- **WHAT TO DO**
Would you please retype, exactly, the lines of the listing below between the line with "261 59 125.25" and the line with "134 368 0.63", inclusive?

- **LISTED RECORDS**

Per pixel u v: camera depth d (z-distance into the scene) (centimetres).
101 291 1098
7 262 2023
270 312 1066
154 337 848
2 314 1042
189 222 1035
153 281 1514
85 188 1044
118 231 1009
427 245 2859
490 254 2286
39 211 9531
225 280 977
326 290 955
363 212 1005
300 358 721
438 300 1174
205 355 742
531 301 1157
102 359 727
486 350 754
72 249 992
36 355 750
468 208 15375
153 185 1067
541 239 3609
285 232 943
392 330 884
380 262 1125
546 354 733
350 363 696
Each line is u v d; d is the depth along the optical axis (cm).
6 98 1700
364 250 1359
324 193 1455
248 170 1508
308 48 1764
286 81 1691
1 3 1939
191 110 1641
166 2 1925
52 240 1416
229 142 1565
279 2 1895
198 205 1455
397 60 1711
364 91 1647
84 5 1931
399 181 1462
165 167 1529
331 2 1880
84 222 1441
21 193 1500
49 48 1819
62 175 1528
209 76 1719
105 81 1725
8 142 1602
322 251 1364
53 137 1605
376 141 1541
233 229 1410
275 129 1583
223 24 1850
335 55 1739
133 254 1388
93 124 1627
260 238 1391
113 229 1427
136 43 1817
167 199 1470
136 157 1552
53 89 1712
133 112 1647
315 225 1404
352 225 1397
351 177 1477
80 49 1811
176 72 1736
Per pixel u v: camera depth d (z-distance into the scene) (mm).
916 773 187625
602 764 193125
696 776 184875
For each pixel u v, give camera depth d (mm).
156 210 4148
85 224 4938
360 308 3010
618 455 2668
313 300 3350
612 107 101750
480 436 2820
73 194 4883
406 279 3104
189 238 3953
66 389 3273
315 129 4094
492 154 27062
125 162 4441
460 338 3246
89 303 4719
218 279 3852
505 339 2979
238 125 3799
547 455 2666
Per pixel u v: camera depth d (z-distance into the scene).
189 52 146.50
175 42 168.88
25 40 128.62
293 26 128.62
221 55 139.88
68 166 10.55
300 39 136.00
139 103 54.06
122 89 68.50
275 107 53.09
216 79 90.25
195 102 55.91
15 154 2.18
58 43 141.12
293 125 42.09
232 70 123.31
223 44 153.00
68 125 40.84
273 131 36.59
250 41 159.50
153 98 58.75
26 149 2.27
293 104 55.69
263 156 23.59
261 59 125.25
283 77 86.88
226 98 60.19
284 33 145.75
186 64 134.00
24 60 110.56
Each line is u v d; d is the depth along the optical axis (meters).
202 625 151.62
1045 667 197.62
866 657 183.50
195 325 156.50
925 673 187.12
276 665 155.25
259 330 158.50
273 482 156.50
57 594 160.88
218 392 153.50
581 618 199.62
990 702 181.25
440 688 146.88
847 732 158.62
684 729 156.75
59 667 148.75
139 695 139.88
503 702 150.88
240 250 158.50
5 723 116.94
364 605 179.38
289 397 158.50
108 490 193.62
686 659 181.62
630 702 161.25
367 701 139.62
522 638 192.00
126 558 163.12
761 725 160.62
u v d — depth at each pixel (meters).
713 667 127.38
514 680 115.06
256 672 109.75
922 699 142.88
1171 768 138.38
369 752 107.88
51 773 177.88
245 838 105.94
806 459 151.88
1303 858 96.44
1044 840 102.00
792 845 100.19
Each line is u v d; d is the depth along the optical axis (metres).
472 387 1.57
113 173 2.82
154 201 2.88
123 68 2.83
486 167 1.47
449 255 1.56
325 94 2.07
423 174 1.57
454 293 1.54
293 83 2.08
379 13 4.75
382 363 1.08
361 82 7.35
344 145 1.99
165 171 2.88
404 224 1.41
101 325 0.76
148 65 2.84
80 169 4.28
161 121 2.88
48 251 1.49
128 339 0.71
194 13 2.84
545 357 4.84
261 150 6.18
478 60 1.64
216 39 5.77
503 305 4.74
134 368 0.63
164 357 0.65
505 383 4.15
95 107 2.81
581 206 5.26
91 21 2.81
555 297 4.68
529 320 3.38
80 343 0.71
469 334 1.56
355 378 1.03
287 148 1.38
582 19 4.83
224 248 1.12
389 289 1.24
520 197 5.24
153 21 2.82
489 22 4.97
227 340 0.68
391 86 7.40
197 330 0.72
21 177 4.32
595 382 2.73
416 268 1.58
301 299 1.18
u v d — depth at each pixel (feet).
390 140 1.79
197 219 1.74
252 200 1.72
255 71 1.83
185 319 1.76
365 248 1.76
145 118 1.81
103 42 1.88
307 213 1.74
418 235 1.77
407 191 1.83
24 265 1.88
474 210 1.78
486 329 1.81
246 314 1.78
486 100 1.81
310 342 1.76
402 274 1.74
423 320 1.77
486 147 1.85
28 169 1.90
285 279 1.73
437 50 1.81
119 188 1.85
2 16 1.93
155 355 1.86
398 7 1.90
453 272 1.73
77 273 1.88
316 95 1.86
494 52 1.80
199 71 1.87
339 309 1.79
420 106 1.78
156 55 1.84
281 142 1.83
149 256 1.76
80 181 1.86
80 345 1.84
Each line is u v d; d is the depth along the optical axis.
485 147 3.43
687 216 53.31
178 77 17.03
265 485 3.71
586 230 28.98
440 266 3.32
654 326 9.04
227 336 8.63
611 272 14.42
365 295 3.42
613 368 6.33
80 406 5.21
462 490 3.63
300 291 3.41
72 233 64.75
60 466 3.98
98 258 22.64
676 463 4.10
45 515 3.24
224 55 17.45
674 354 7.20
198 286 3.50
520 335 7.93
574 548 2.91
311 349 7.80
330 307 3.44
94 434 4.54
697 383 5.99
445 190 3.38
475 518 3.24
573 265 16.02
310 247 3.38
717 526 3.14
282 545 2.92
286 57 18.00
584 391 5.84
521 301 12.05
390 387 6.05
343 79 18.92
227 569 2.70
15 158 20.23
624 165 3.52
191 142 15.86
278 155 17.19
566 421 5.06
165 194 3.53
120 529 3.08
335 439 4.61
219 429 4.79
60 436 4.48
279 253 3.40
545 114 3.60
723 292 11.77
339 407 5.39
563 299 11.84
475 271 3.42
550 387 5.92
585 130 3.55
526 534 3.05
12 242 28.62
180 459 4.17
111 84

- **SOLUTION TO THIS PROBLEM**
261 59 125.25
283 77 86.88
226 98 60.19
284 33 145.75
186 64 134.00
24 60 110.56
Each line is u v d; d is the depth along the optical axis (meters).
202 625 151.62
1045 667 197.62
866 657 183.50
195 325 156.50
925 673 187.12
276 665 155.25
259 330 158.50
273 482 156.50
57 594 160.88
218 392 153.50
581 618 199.62
990 702 181.25
440 688 146.88
847 732 158.62
684 729 156.75
59 667 148.75
139 695 139.88
503 702 150.88
240 250 158.50
5 723 116.94
364 605 179.38
289 397 158.50
108 490 193.62
686 659 181.62
630 702 161.25
367 701 139.62
522 638 192.00
126 558 163.12
761 725 160.62
u v d — depth at each pixel (meters).
713 667 127.38
514 680 115.06
256 672 109.75
922 699 142.88
1171 768 138.38
369 752 107.88
51 773 177.88
245 838 105.94
806 459 151.88
1303 858 96.44
1044 840 102.00
792 845 100.19
Each line is u v d; d is the depth along the optical axis (metres).
472 387 1.57
113 173 2.82
154 201 2.88
123 68 2.83
486 167 1.47
449 255 1.56
325 94 2.07
423 174 1.57
454 293 1.54
293 83 2.08
379 13 4.75
382 363 1.08
361 82 7.35
344 145 1.99
165 171 2.88
404 224 1.41
101 325 0.76
148 65 2.84
80 169 4.28
161 121 2.88
48 251 1.49
128 339 0.71
194 13 2.84
545 357 4.84
261 150 6.18
478 60 1.64
216 39 5.77
503 305 4.74
134 368 0.63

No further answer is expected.